L’universitaire marocaine Yousra Abourabi, professeure de sciences politiques à l’Université internationale de Rabat, a présenté, mardi soir à Bruxelles, son ouvrage “Maroc” à l’occasion d’une rencontre tenue à la maison des cultures maroco-flamande “Darna”.

Lors de cette rencontre organisée à l’initiative de l’ambassade du Maroc en Belgique en partenariat avec l’Université catholique de Louvain et la Maison africaine des sciences humaines et environnementales, Mme Abourabi a expliqué la démarche qu’elle a suivie pour écrire cet ouvrage “généraliste” dans lequel elle livre sa vision du Maroc contemporain dans ses différentes dimensions politique, économique, sociale et culturelle.

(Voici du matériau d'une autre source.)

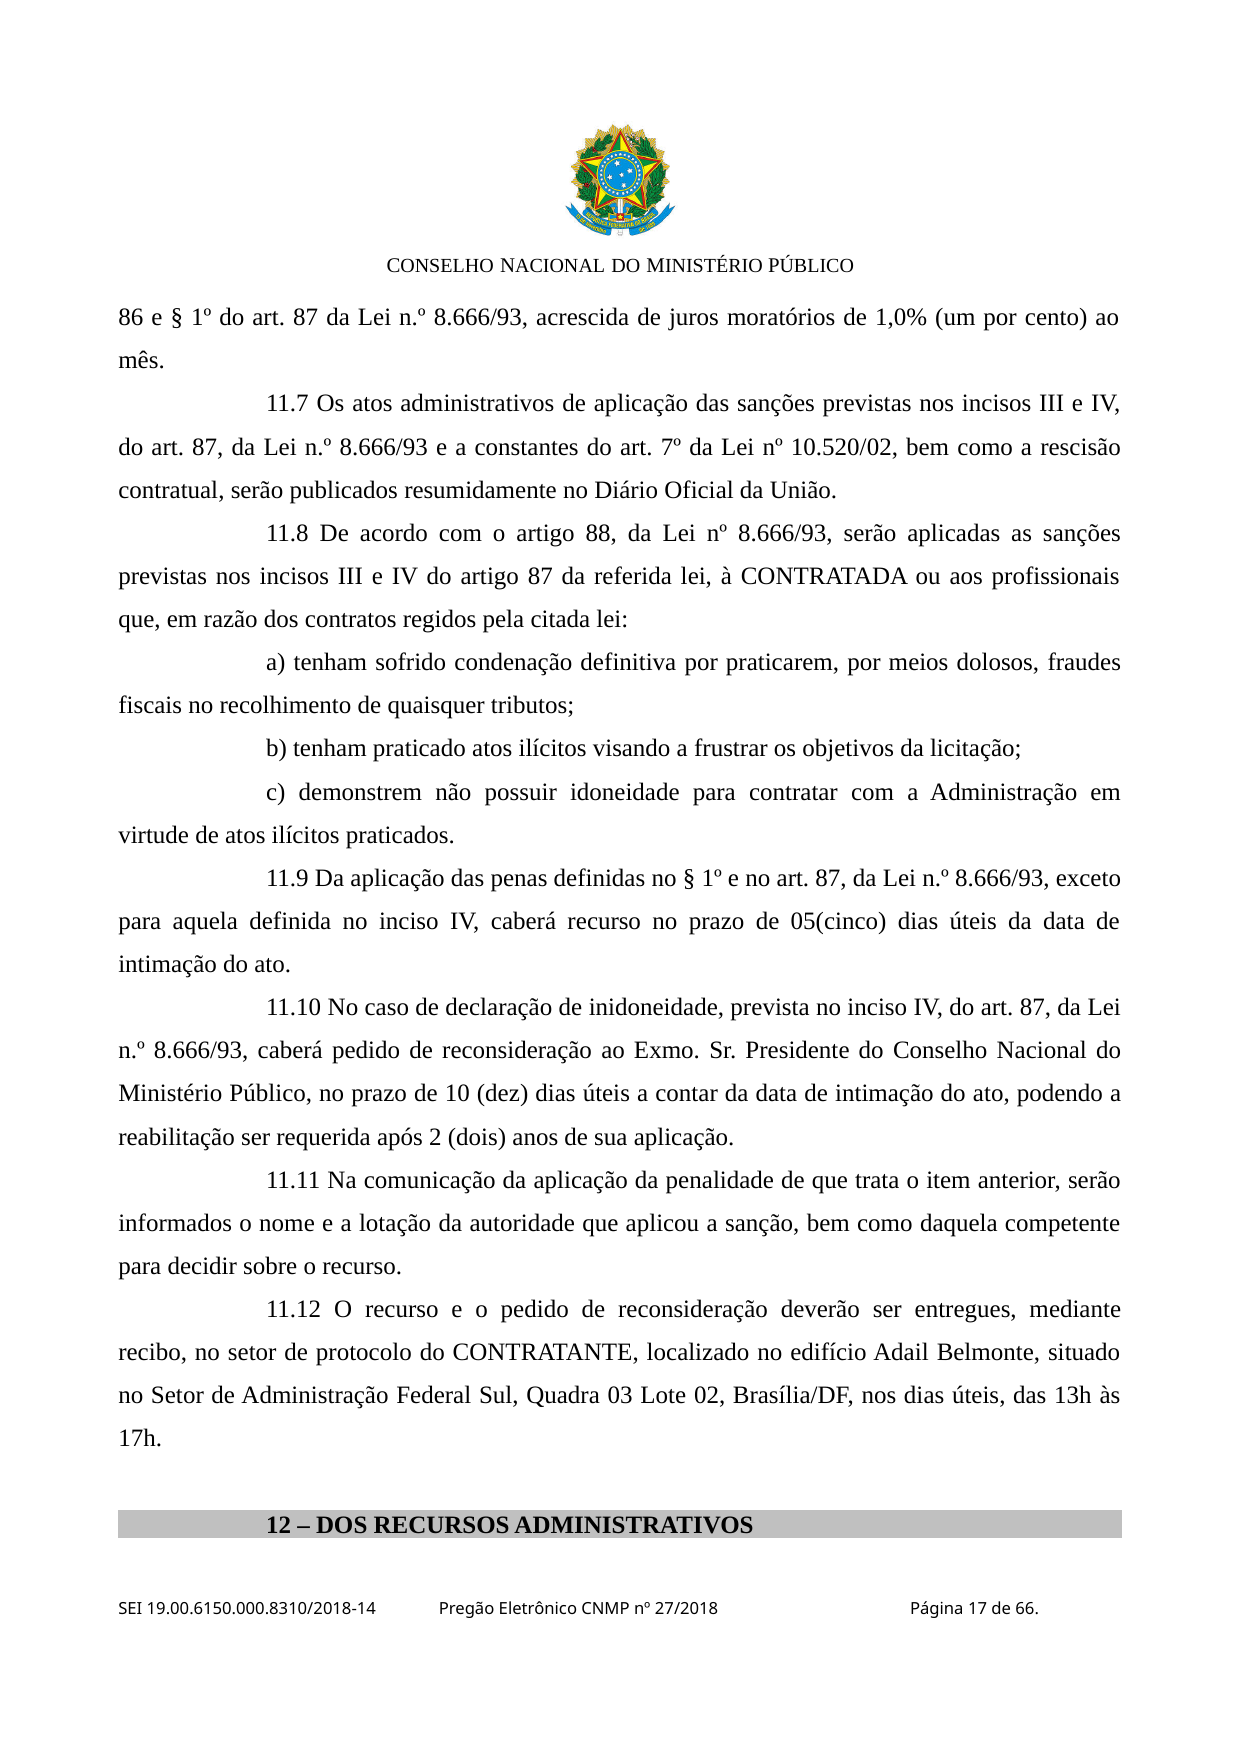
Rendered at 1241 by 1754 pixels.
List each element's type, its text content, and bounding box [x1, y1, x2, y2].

text 11.12 O recurso e o pedido de reconsideração deverão ser entregues, mediante recibo, no setor de protocolo do CONTRATANTE, localizado no edifício Adail Belmonte, situado no Setor de Administração Federal Sul, Quadra 03 Lote 02, Brasília/DF, nos dias úteis, das 13h às 17h. [118, 1294, 1122, 1452]
text 11.10 No caso de declaração de inidoneidade, prevista no inciso IV, do art. 87, da Lei n.º 8.666/93, caberá pedido de reconsideração ao Exmo. Sr. Presidente do Conselho Nacional do Ministério Público, no prazo de 10 (dez) dias úteis a contar da data de intimação do ato, podendo a reabilitação ser requerida após 2 (dois) anos de sua aplicação. [118, 992, 1122, 1150]
text b) tenham praticado atos ilícitos visando a frustrar os objetivos da licitação; [118, 733, 1122, 762]
text 11.11 Na comunicação da aplicação da penalidade de que trata o item anterior, serão informados o nome e a lotação da autoridade que aplicou a sanção, bem como daquela competente para decidir sobre o recurso. [118, 1165, 1122, 1280]
text 11.7 Os atos administrativos de aplicação das sanções previstas nos incisos III e IV, do art. 87, da Lei n.º 8.666/93 e a constantes do art. 7º da Lei nº 10.520/02, bem como a rescisão contratual, serão publicados resumidamente no Diário Oficial da União. [118, 388, 1122, 503]
text 86 e § 1º do art. 87 da Lei n.º 8.666/93, acrescida de juros moratórios de 1,0% (um por cento) ao mês. [118, 302, 1122, 374]
text 12 – DOS RECURSOS ADMINISTRATIVOS [118, 1510, 1122, 1538]
text 11.9 Da aplicação das penas definidas no § 1º e no art. 87, da Lei n.º 8.666/93, exceto para aquela definida no inciso IV, caberá recurso no prazo de 05(cinco) dias úteis da data de intimação do ato. [118, 863, 1122, 978]
text a) tenham sofrido condenação definitiva por praticarem, por meios dolosos, fraudes fiscais no recolhimento de quaisquer tributos; [118, 647, 1122, 719]
text c) demonstrem não possuir idoneidade para contratar com a Administração em virtude de atos ilícitos praticados. [118, 777, 1122, 848]
text 11.8 De acordo com o artigo 88, da Lei nº 8.666/93, serão aplicadas as sanções previstas nos incisos III e IV do artigo 87 da referida lei, à CONTRATADA ou aos profissionais que, em razão dos contratos regidos pela citada lei: [118, 518, 1122, 633]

Devant un parterre d’académiciens, de chercheurs, d’intellectuels, de journalistes et de nombreux membres de la communauté marocaine, l’universitaire a souligné que ce livre, destiné à un public large aussi bien marocain qu’étranger, vient jeter la lumière sur un Maroc dynamique et en pleine métamorphose.

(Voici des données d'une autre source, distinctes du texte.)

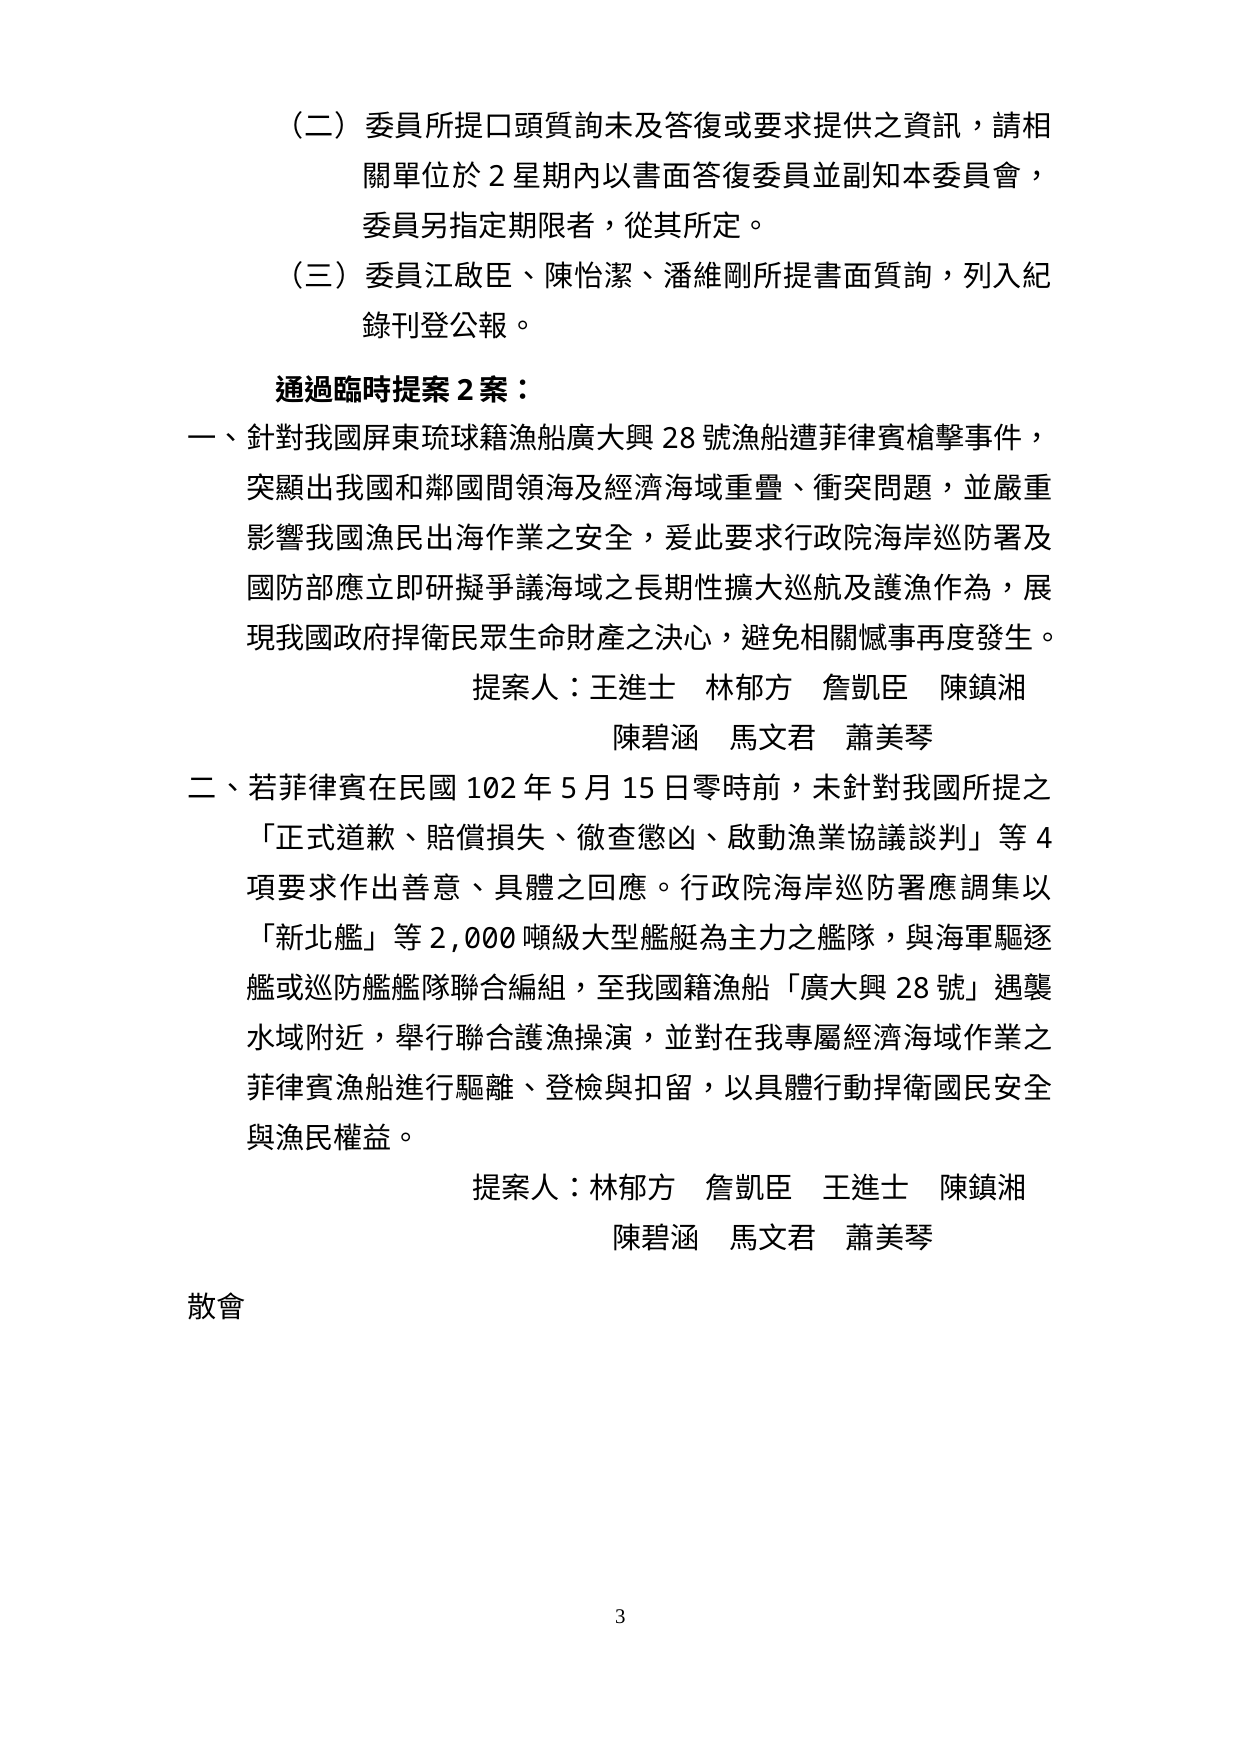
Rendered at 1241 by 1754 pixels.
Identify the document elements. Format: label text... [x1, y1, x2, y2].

text 提案人：王進士 林郁方 詹凱臣 陳鎮湘 [472, 659, 1053, 709]
text 通過臨時提案2案： [187, 346, 1053, 409]
text （三）委員江啟臣、陳怡潔、潘維剛所提書面質詢，列入紀錄刊登公報。 [274, 246, 1053, 346]
text 一、針對我國屏東琉球籍漁船廣大興28號漁船遭菲律賓槍擊事件，突顯出我國和鄰國間領海及經濟海域重疊、衝突問題，並嚴重影響我國漁民出海作業之安全，爰此要求行政院海岸巡防署及國防部應立即研擬爭議海域之長期性擴大巡航及護漁作為，展現我國政府捍衛民眾生命財產之決心，避免相關憾事再度發生。 [187, 409, 1053, 659]
text 陳碧涵 馬文君 蕭美琴 [472, 709, 1053, 759]
text 陳碧涵 馬文君 蕭美琴 [472, 1209, 1053, 1259]
text 二、若菲律賓在民國102年5月15日零時前，未針對我國所提之「正式道歉、賠償損失、徹查懲凶、啟動漁業協議談判」等4項要求作出善意、具體之回應。行政院海岸巡防署應調集以「新北艦」等2,000噸級大型艦艇為主力之艦隊，與海軍驅逐艦或巡防艦艦隊聯合編組，至我國籍漁船「廣大興28號」遇襲水域附近，舉行聯合護漁操演，並對在我專屬經濟海域作業之菲律賓漁船進行驅離、登檢與扣留，以具體行動捍衛國民安全與漁民權益。 [187, 759, 1053, 1159]
text 散會 [187, 1277, 1053, 1327]
text （二）委員所提口頭質詢未及答復或要求提供之資訊，請相關單位於2星期內以書面答復委員並副知本委員會，委員另指定期限者，從其所定。 [274, 96, 1053, 246]
text 提案人：林郁方 詹凱臣 王進士 陳鎮湘 [472, 1159, 1053, 1209]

“Il s’agit de saisir les changements et les transformations que connait le Maroc dans un contexte de mondialisation accélérée”, a-t-elle relevé, notant que pour avancer sur la voie de l’émergence, le Royaume a entrepris un certain nombres de réformes ambitieuses dans différents domaines.

Sur le plan économique, Mme Abourabi a expliqué que le Maroc, en choisissant le modèle libéral et en mettant en oeuvre d’importantes réformes, a réussi à avoir un taux de croissance très élevé (près de 4%) lors des dix dernières années et continue de s’insérer progressivement dans le marché mondial des capitaux.

L’universitaire a également mis en exergue les efforts considérables de transformation industrielle et de renforcement des infrastructures du Maroc, ainsi que les atouts qu’offre le Royaume pour les investisseurs étrangers.

Mme Abourabi, s’est, par ailleurs, focalisée sur la place prépondérante des nouvelles technologies dans la société marocaine de plus en plus connectée, notant que cette nouvelle donne crée “de nouvelles formes de solidarités” observées surtout à l’échelle de la jeunesse.

“Cette trans-nationalisation des savoirs agit aussi dans la métamorphose du Maroc et va concourir à une redéfinition des identités”, a-t-elle souligné, précisant, toutefois, que les Marocains restent très attachés à un certain nombre de particularités culturelles et cultuelles.

Pour l’universitaire, les Marocains, tout en étant “très fortement insérés dans cette mondialisation économique et sociétale, demeurent très attachés à la perpétuation d’un certain nombres de traditions culturelles, religieuses et sociales”.

Mme Abourabi a également mis en avant l’émergence de nouvelles aspirations plurielles au sein de la société marocaine, qui ne cesse de connaitre des mutations et de devenir de plus en plus hétérogène, estimant que ces revendications sociales, économiques ou encore climatiques conditionnent les orientations et les choix de l’Etat marocain pour ses politiques de développement.

Et de conclure que l’intérêt de son ouvrage “Maroc” c’est d’attirer l’attention du lecteur sur les particularités du Maroc au sein de son environnement géopolitique et sur les éléments qui constituent son architecture identitaire, à savoir sa sécularité historique, ses particularités géo-culturelles au carrefour de plusieurs continents, les normes choisies pour son modèle de développement, outre les évolutions démographiques, les problématiques sociétales ou encore les tendances culturelles.

La présentation du livre, qui s’est déroulée en présence de l’ambassadeur du Maroc en Belgique et au Grand Duché de Luxembourg, Mohamed Ameur, a été suivie par un débat avec l’assistance sur la politique africaine du Maroc et son partenariat avec l’Europe, son rôle sur la scène régionale et internationale et les progrès qu’il a réalisés en matière des droits des femmes, d’éducation et de lutte contre l’analphabétisme.